*Input data*
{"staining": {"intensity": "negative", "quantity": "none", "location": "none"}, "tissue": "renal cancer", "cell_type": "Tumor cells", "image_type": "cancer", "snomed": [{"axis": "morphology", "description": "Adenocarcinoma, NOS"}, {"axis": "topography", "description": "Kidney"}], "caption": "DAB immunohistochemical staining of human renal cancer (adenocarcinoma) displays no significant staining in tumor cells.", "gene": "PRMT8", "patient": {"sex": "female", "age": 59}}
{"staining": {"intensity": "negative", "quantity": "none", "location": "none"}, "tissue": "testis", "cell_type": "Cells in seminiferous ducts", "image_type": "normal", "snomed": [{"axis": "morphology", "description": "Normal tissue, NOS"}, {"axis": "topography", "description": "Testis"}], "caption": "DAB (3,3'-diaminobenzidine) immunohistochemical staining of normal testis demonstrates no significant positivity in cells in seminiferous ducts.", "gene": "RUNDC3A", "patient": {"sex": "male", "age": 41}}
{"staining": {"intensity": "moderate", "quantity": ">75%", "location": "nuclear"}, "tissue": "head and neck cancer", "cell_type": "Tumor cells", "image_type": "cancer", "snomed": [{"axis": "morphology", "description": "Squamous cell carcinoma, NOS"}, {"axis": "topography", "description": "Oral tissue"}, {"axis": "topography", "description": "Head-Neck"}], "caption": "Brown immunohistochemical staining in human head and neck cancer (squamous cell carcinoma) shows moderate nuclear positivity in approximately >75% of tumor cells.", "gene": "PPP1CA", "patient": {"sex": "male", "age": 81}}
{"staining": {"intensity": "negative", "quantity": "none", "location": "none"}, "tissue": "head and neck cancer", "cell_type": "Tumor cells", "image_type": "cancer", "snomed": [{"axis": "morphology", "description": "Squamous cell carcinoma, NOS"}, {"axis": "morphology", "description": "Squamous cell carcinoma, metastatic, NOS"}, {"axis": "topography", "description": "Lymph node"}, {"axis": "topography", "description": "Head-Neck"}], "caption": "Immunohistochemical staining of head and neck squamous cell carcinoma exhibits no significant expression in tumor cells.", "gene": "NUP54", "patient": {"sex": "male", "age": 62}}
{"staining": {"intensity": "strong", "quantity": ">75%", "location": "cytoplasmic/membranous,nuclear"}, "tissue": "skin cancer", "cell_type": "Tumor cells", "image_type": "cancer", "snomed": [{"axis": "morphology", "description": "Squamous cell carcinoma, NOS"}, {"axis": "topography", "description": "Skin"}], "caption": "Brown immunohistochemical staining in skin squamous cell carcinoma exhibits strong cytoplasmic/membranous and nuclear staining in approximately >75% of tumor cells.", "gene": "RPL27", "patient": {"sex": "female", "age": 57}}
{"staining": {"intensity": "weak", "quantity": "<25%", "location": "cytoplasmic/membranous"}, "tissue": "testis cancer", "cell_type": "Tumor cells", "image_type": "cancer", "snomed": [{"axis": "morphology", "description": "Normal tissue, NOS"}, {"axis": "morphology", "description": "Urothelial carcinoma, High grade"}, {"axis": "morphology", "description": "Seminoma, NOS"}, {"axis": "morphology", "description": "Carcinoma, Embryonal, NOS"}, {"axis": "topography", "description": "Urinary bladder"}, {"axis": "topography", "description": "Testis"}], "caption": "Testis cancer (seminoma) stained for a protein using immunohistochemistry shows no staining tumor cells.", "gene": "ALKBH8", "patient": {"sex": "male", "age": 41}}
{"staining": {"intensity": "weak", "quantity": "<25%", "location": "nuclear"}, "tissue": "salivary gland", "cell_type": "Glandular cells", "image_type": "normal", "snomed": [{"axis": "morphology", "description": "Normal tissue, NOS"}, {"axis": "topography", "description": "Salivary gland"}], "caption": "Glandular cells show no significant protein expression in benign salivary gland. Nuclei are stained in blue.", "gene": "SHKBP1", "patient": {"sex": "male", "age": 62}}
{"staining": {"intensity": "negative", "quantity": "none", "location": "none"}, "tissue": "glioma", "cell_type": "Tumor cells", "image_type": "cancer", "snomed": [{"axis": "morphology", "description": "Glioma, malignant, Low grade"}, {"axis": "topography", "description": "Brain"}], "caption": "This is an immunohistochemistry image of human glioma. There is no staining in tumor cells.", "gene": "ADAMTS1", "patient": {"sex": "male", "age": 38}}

*Problem description*
Your answer must be the full listing, copied exactly.

*Solution for this task*
{"staining": {"intensity": "negative", "quantity": "none", "location": "none"}, "tissue": "renal cancer", "cell_type": "Tumor cells", "image_type": "cancer", "snomed": [{"axis": "morphology", "description": "Adenocarcinoma, NOS"}, {"axis": "topography", "description": "Kidney"}], "caption": "DAB immunohistochemical staining of human renal cancer (adenocarcinoma) displays no significant staining in tumor cells.", "gene": "PRMT8", "patient": {"sex": "female", "age": 59}}
{"staining": {"intensity": "negative", "quantity": "none", "location": "none"}, "tissue": "testis", "cell_type": "Cells in seminiferous ducts", "image_type": "normal", "snomed": [{"axis": "morphology", "description": "Normal tissue, NOS"}, {"axis": "topography", "description": "Testis"}], "caption": "DAB (3,3'-diaminobenzidine) immunohistochemical staining of normal testis demonstrates no significant positivity in cells in seminiferous ducts.", "gene": "RUNDC3A", "patient": {"sex": "male", "age": 41}}
{"staining": {"intensity": "moderate", "quantity": ">75%", "location": "nuclear"}, "tissue": "head and neck cancer", "cell_type": "Tumor cells", "image_type": "cancer", "snomed": [{"axis": "morphology", "description": "Squamous cell carcinoma, NOS"}, {"axis": "topography", "description": "Oral tissue"}, {"axis": "topography", "description": "Head-Neck"}], "caption": "Brown immunohistochemical staining in human head and neck cancer (squamous cell carcinoma) shows moderate nuclear positivity in approximately >75% of tumor cells.", "gene": "PPP1CA", "patient": {"sex": "male", "age": 81}}
{"staining": {"intensity": "negative", "quantity": "none", "location": "none"}, "tissue": "head and neck cancer", "cell_type": "Tumor cells", "image_type": "cancer", "snomed": [{"axis": "morphology", "description": "Squamous cell carcinoma, NOS"}, {"axis": "morphology", "description": "Squamous cell carcinoma, metastatic, NOS"}, {"axis": "topography", "description": "Lymph node"}, {"axis": "topography", "description": "Head-Neck"}], "caption": "Immunohistochemical staining of head and neck squamous cell carcinoma exhibits no significant expression in tumor cells.", "gene": "NUP54", "patient": {"sex": "male", "age": 62}}
{"staining": {"intensity": "strong", "quantity": ">75%", "location": "cytoplasmic/membranous,nuclear"}, "tissue": "skin cancer", "cell_type": "Tumor cells", "image_type": "cancer", "snomed": [{"axis": "morphology", "description": "Squamous cell carcinoma, NOS"}, {"axis": "topography", "description": "Skin"}], "caption": "Brown immunohistochemical staining in skin squamous cell carcinoma exhibits strong cytoplasmic/membranous and nuclear staining in approximately >75% of tumor cells.", "gene": "RPL27", "patient": {"sex": "female", "age": 57}}
{"staining": {"intensity": "weak", "quantity": "<25%", "location": "cytoplasmic/membranous"}, "tissue": "testis cancer", "cell_type": "Tumor cells", "image_type": "cancer", "snomed": [{"axis": "morphology", "description": "Normal tissue, NOS"}, {"axis": "morphology", "description": "Urothelial carcinoma, High grade"}, {"axis": "morphology", "description": "Seminoma, NOS"}, {"axis": "morphology", "description": "Carcinoma, Embryonal, NOS"}, {"axis": "topography", "description": "Urinary bladder"}, {"axis": "topography", "description": "Testis"}], "caption": "Testis cancer (seminoma) stained for a protein using immunohistochemistry shows no staining tumor cells.", "gene": "ALKBH8", "patient": {"sex": "male", "age": 41}}
{"staining": {"intensity": "weak", "quantity": "<25%", "location": "nuclear"}, "tissue": "salivary gland", "cell_type": "Glandular cells", "image_type": "normal", "snomed": [{"axis": "morphology", "description": "Normal tissue, NOS"}, {"axis": "topography", "description": "Salivary gland"}], "caption": "Glandular cells show no significant protein expression in benign salivary gland. Nuclei are stained in blue.", "gene": "SHKBP1", "patient": {"sex": "male", "age": 62}}
{"staining": {"intensity": "negative", "quantity": "none", "location": "none"}, "tissue": "glioma", "cell_type": "Tumor cells", "image_type": "cancer", "snomed": [{"axis": "morphology", "description": "Glioma, malignant, Low grade"}, {"axis": "topography", "description": "Brain"}], "caption": "This is an immunohistochemistry image of human glioma. There is no staining in tumor cells.", "gene": "ADAMTS1", "patient": {"sex": "male", "age": 38}}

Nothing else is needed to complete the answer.